Issue two contends the trial court erred in admitting the will to probate because Decedent neither read the will nor had it read to him before signing it. The will proponent need not produce evidence that the testator actually read and understood the will if he was of sound mind and not subject to undue influence. The fact that he signed it and requested witnesses to sign it, and acknowledged it as his last will, is prima facie evidence of his knowledge of its contents. Venner v. Layton, 244 S.W.2d 852, 856 (Tex. Civ. App.--Dallas 1951, writ ref'd n.r.e.). The issue, therefore, is one of testamentary capacity. That Decedent did not read the will when he executed it is not an issue relating to the satisfaction of the statutory requisites of Section 59 of the Probate Code, as Contestants argue in their brief on this point. Issue two is overruled.

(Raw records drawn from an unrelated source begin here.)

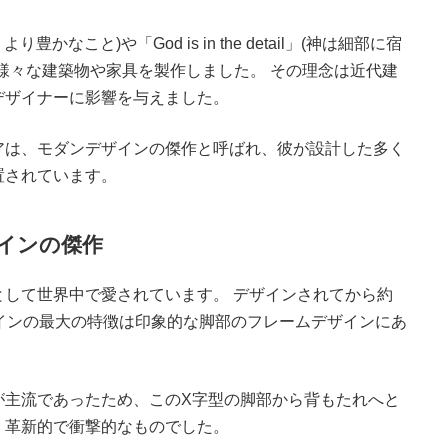
り豊かなこと)や「God is in the detail」(神は細部に宿
様々な建築物や家具を製作しました。 その理念は近代建
デザイナーに影響を与えました。
アは、モダンデザインの傑作と呼ばれ、彼が設計した多く
置されています。
インの傑作
して世界中で愛されています。 デザインされてから約
インの最大の特徴は印象的な脚部のフレームデザインにあ
が主流であったため、このX字型の脚部から背もたれへと
、革新的で衝撃的なものでした。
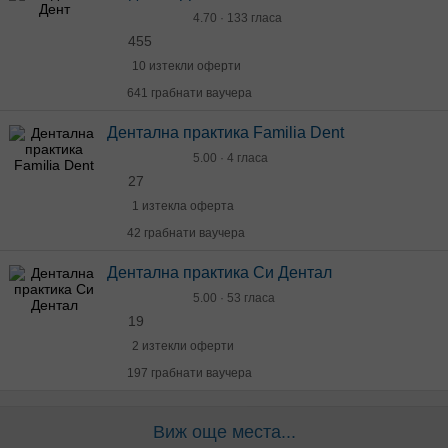
4.70 · 133 гласа
455
10 изтекли оферти
641 грабнати ваучера
Дентална практика Familia Dent
5.00 · 4 гласа
27
1 изтекла оферта
42 грабнати ваучера
Дентална практика Си Дентал
5.00 · 53 гласа
19
2 изтекли оферти
197 грабнати ваучера
Виж още места...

Issue one contends the trial court erred in granting summary judgment because the evidence raises a genuine issue of material fact that Decedent lacked testamentary capacity at the time the will was executed. Testamentary capacity must be established by the will proponent. Tex. Prob. Code Ann. § 88(b)(1) (Vernon 2003). In support of her motion for summary judgment, Proponent submitted the self-proving affidavit and affidavits from family members and the treating physician, as well as a memorandum from the attorney who drafted the will. This evidence supports a conclusion that Decedent was, on May 28, 2002, possessed of sufficient mental faculties to understand he was making a will, the effect of making a will, the general nature and extent of his property, the natural objects of his bounty, and possessed the ability to consider the business to be transacted and to form a reasonable judgment about it. See Prather v. McClelland, 76 Tex. 574, 13 S.W. 543, 546 (1890); Bracewell v. Bracewell, 20 S.W.3d 14, 19 (Tex. App.--Houston [14th Dist.] 2000, no pet.).
In response, Contestants argue that the notary could not have determined Decedent's testamentary capacity because he was intubated on that date and unable to speak.